What is the secret of a successful port?
Magnus could give you the answer to that in his sleep. Large volumes of freight to attract shipping lines and a port with many direct destinations.
Gothenburg serves a large part of Sweden. Every day 26 ´commuter´ freight trains arrive at the Port of Gothenburg from all over Sweden. Good railroad connections to a port provide transportation advantages and volume. Today around 50 percent of containers to and from the harbor come and go by rail. Today Gothenburg has regular shipping lines to most parts of the world. More freight means more frequent container ships and car carriers, which run on fixed routes around the world as though on rails.
The Port of Gothenburg is CSI certified which means that the USA approves customs clearance of containers in Sweden for direct shipping to America without their having to clear customs there. The US has six customs officers in Gothenburg; they work together with Swedish customs.
In addition to the container port there is a Ro-Ro harbor (Roll on/Roll off), an oil terminal and a car terminal. 50 percent of Sweden´s crude oil is imported through Gothenburg. The Ro-Ro harbor is where rolling loads — usually trailers — are unloaded and loaded. Stena is a major Ro-Ro player and combines Ro-Ro and passengers, which means more frequent traffic. Paper products and steel exports often go by Ro-Ro ship.

# BRIEF 1
The Port of Gothenburg passage names the facilities that exist in addition to the container port. List all of them.

Element position data:
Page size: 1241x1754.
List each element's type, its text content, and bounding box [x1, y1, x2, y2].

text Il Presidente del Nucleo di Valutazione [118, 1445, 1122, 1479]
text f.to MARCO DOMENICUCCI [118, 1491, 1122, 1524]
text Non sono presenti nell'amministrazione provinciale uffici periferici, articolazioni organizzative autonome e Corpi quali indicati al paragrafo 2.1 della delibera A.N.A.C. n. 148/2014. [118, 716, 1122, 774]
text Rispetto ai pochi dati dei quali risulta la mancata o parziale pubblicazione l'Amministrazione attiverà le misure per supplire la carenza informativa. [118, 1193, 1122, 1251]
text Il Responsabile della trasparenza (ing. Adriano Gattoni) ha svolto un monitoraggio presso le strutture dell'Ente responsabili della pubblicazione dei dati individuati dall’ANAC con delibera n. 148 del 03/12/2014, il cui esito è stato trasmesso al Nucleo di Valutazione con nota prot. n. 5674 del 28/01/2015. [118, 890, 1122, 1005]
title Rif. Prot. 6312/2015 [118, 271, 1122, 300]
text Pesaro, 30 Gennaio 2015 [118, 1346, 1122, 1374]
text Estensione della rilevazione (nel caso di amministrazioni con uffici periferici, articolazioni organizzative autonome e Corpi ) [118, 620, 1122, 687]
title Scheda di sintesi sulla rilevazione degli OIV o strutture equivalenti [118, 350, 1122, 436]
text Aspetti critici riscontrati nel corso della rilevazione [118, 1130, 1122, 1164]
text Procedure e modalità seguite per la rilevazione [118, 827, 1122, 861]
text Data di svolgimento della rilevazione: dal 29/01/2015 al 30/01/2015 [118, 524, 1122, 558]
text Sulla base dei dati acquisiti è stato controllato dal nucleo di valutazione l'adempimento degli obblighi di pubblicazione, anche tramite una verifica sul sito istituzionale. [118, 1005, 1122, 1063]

# BRIEF 2
In the rows, print the lines starting at the first line and ending at the line that contains "List each element's".

# WRITTEN SOLUTION 1
Ro-Ro harbor (Roll on/Roll off), oil terminal, car terminal

# WRITTEN SOLUTION 2
Page size: 1241x1754.
List each element's type, its text content, and bounding box [x1, y1, x2, y2].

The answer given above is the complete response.